Strip out all images, then restate the data verbatim.
....
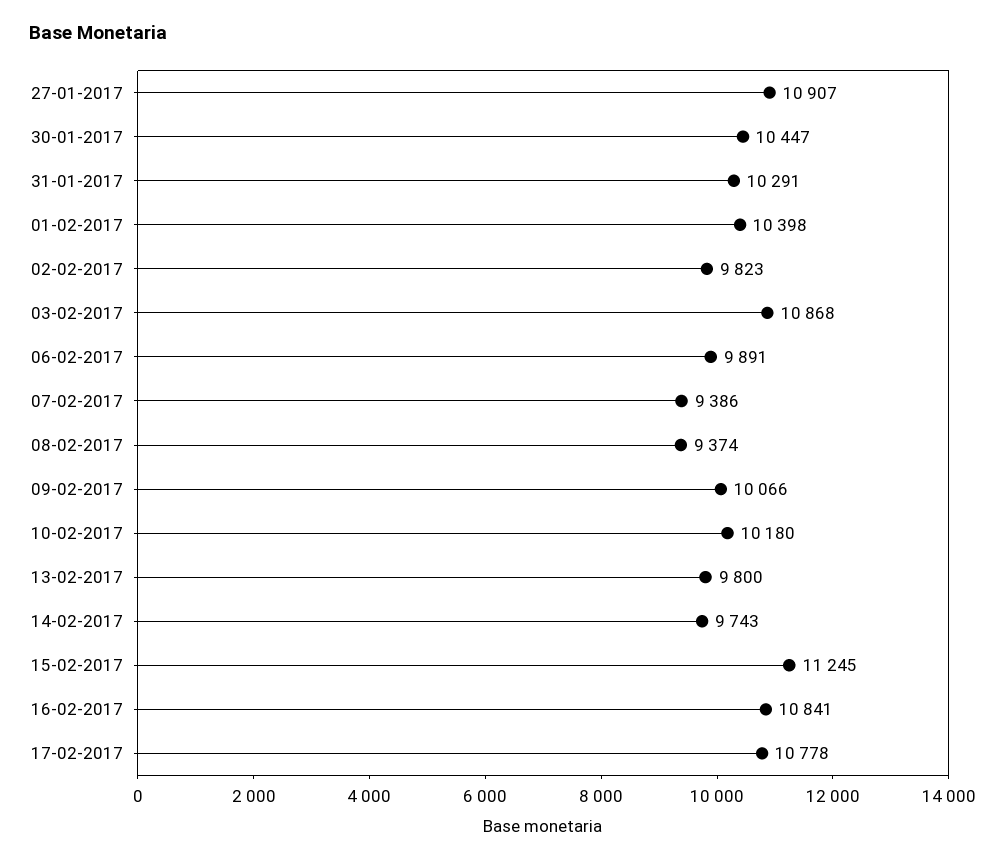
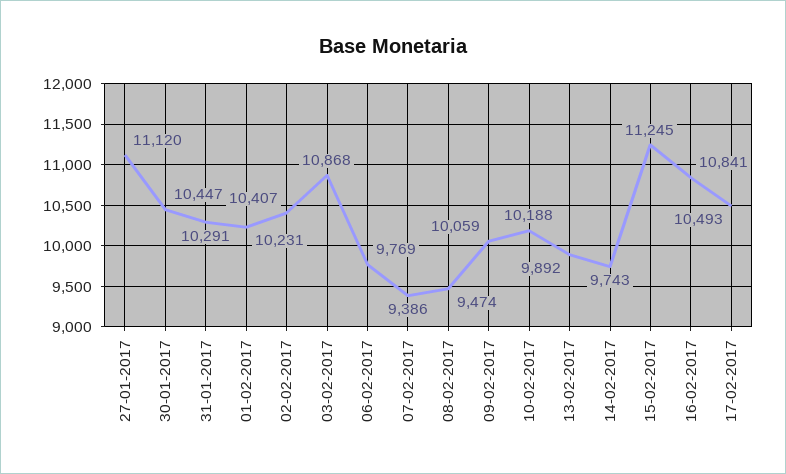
27-01-2017: 10907 -> 11120
01-02-2017: 10398 -> 10231
02-02-2017: 9823 -> 10407
06-02-2017: 9891 -> 9769
08-02-2017: 9374 -> 9474
09-02-2017: 10066 -> 10059
10-02-2017: 10180 -> 10188
13-02-2017: 9800 -> 9892
17-02-2017: 10778 -> 10493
....
# [COMPLETED TASK]
27-01-2017: 10907 -> 11120
01-02-2017: 10398 -> 10231
02-02-2017: 9823 -> 10407
06-02-2017: 9891 -> 9769
08-02-2017: 9374 -> 9474
09-02-2017: 10066 -> 10059
10-02-2017: 10180 -> 10188
13-02-2017: 9800 -> 9892
17-02-2017: 10778 -> 10493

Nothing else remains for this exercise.